I think I'll start with the question first:

Are there books that deeply touch you?
If yes, what kind of books are they?

The reason I thought to ask this question was because I read a book today and cried through half of it, when books almost never make me cry at all. I found myself thinking: "I don't think that most people would expect me to get teary over this."

And that made me wonder if maybe the stuff that people expect other people to be deeply moved by, isn't what people really are moved by.

So now I'm curious. :)

2paradoxosalpha
maaliskuu 2, 2023, 4:46 pm

Four books that made me cry:
Four Freedoms by John Crowley
The Chess Garden by Brooks Hansen
Wonders Will Never Cease by Robert Irwin
The Overstory by Richard Powers
All of these have to do with limitation and loss, at least on some level.

3LShelby
maaliskuu 7, 2023, 12:55 pm

>2 paradoxosalpha: "All of these have to do with limitation and loss, at least on some level."

Your one work of fiction so far, ends with loss also, right? Perhaps not a coincidence?

There seems to be a predominance of history based fiction in that list, also. Is that because most of your reading is in that area, or does a real-world tie-in make it hit harder for you?

It does for me.
But I tend to cry more over happy stories, and what touches me the most is when people have been doing something wrong and they finally get their act together and fix the problems they have caused.

So I was crying over A Life on our Planet, but not the bit where David Attenborough talks about how biodiversity is declining disastrously.
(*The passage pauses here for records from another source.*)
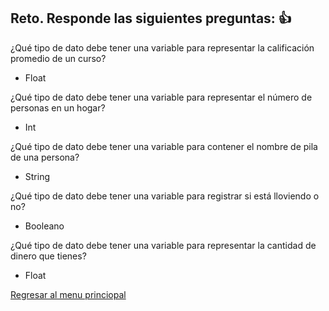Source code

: ## Reto. Responde las siguientes preguntas: 👍
¿Qué tipo de dato debe tener una variable para representar la calificación promedio de un
curso?
* Float

¿Qué tipo de dato debe tener una variable para representar el número de personas en un
hogar?
* Int

¿Qué tipo de dato debe tener una variable para contener el nombre de pila de una persona?
* String

¿Qué tipo de dato debe tener una variable para registrar si está lloviendo o no?
* Booleano


¿Qué tipo de dato debe tener una variable para representar la cantidad de dinero que
tienes?
* Float

[Regresar al menu princiopal](https://github.com/escuelaDeCodigoMargaritaMaza/escuela_de_codigo/tree/main/PENSAMIENTO_COMPUTACIONAL)
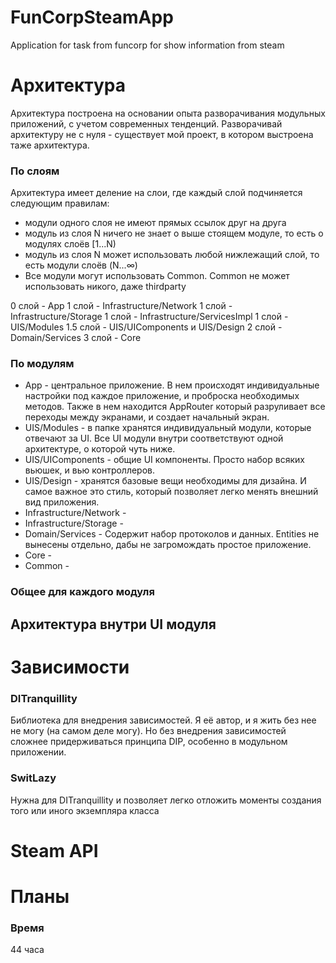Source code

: # FunCorpSteamApp
Application for task from funcorp for show information from steam


# Архитектура
Архитектура построена на основании опыта разворачивания модульных приложений, с учетом современных тенденций.
Разворачивай архитектуру не с нуля - существует мой проект, в котором выстроена таже архитектура.

### По слоям
Архитектура имеет деление на слои, где каждый слой подчиняется следующим правилам:
* модули одного слоя не имеют прямых ссылок друг на друга
* модуль из слоя N ничего не знает о выше стоящем модуле, то есть о модулях слоёв [1...N)
* модуль из слоя N может использовать любой нижлежащий слой, то есть модули слоёв (N...∞)
* Все модули могут использовать Common. Common не может использовать никого, даже thirdparty

0 слой - App
1 слой - Infrastructure/Network
1 слой - Infrastructure/Storage
1 слой - Infrastructure/ServicesImpl
1 слой - UIS/Modules
1.5 слой - UIS/UIComponents и UIS/Design
2 слой - Domain/Services 
3 слой - Core

### По модулям
* App - центральное приложение. В нем происходят индивидуальные настройки под каждое приложение, и проброска необходимых методов. Также в нем находится AppRouter который разруливает все переходы между экранами, и создает начальный экран.
* UIS/Modules - в папке хранятся индивидуальный модули, которые отвечают за UI. Все UI модули внутри соответствуют одной архитектуре, о которой чуть ниже.
* UIS/UIComponents - общие UI компоненты. Просто набор всяких вьюшек, и вью контроллеров.
* UIS/Design - хранятся базовые вещи необходимы для дизайна. И самое важное это стиль, который позволяет легко менять внешний вид приложения.
* Infrastructure/Network - 
* Infrastructure/Storage - 
* Domain/Services - Содержит набор протоколов и данных. Entities не вынесены отдельно, дабы не загромождать простое приложение.
* Core -
* Common -

### Общее для каждого модуля

## Архитектура внутри UI модуля

# Зависимости
### DITranquillity
Библиотека для внедрения зависимостей. Я её автор, и я жить без нее не могу (на самом деле могу). Но без внедрения зависимостей сложнее придерживаться принципа DIP, особенно в модульном приложении.

### SwitLazy
Нужна для DITranquillity и позволяет легко отложить моменты создания того или иного экземпляра класса

# Steam API

# Планы

### Время
44 часа
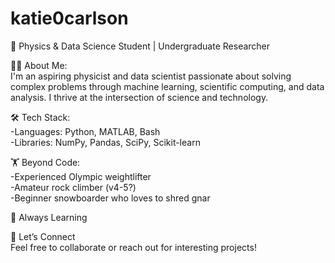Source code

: # katie0carlson
🚀 Physics & Data Science Student | Undergraduate Researcher   

👩‍💻 About Me:   
   I'm an aspiring physicist and data scientist passionate about solving complex problems through machine learning, scientific computing, and data analysis. I thrive at the intersection of science and technology.
  
🛠 Tech Stack:  
  -Languages: Python, MATLAB, Bash  
  -Libraries: NumPy, Pandas, SciPy, Scikit-learn

  🏋️ Beyond Code:   
     -Experienced Olympic weightlifter  
     -Amateur rock climber (v4-5?)  
     -Beginner snowboarder who loves to shred gnar

🌱 Always Learning  

🔗 Let’s Connect  
Feel free to collaborate or reach out for interesting projects!
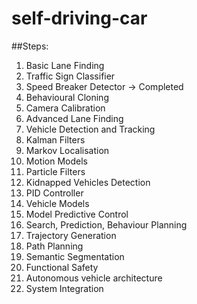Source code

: # self-driving-car


##Steps:
1. Basic Lane Finding
2. Traffic Sign Classifier
3. Speed Breaker Detector -> Completed 
4. Behavioural Cloning
5. Camera Calibration
6. Advanced Lane Finding
7. Vehicle Detection and Tracking
8. Kalman Filters
9. Markov Localisation
10. Motion Models
11. Particle Filters
12. Kidnapped Vehicles Detection
13. PID Controller
14. Vehicle Models
15. Model Predictive Control
16. Search, Prediction, Behaviour Planning
17. Trajectory Generation
18. Path Planning
19. Semantic Segmentation
20. Functional Safety
21. Autonomous vehicle architecture
22. System Integration
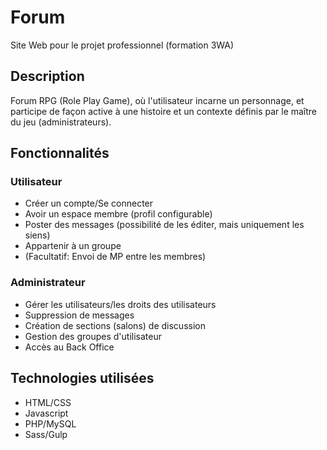 # Forum
Site Web pour le projet professionnel (formation 3WA)

## Description
Forum RPG (Role Play Game), où l'utilisateur incarne un personnage, et participe de façon active à une histoire et un contexte définis par le maître du jeu (administrateurs).

## Fonctionnalités

### Utilisateur
* Créer un compte/Se connecter
* Avoir un espace membre (profil configurable)
* Poster des messages (possibilité de les éditer, mais uniquement les siens)
* Appartenir à un groupe
* (Facultatif: Envoi de MP entre les membres)

### Administrateur
* Gérer les utilisateurs/les droits des utilisateurs
* Suppression de messages
* Création de sections (salons) de discussion
* Gestion des groupes d'utilisateur
* Accès au Back Office

## Technologies utilisées

* HTML/CSS
* Javascript
* PHP/MySQL
* Sass/Gulp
Instead I cry over the bits where he points out places where we've started to fix some stuff. I also cry over rewilding videos, and a documentary on creating nature under/over passes as part of an interstate construction project in the Rockies, so that animal populations will have a wider range of motion. (This is very important for the health of the ecosystem.)

But I don't want to try writing those kinds of documentaries myself.

And although it clearly touches me, I don't know that I can say that it's my favorite thing to read.

Are "A book that touches me deeply" and "My favorite kind of book" not always equivalent?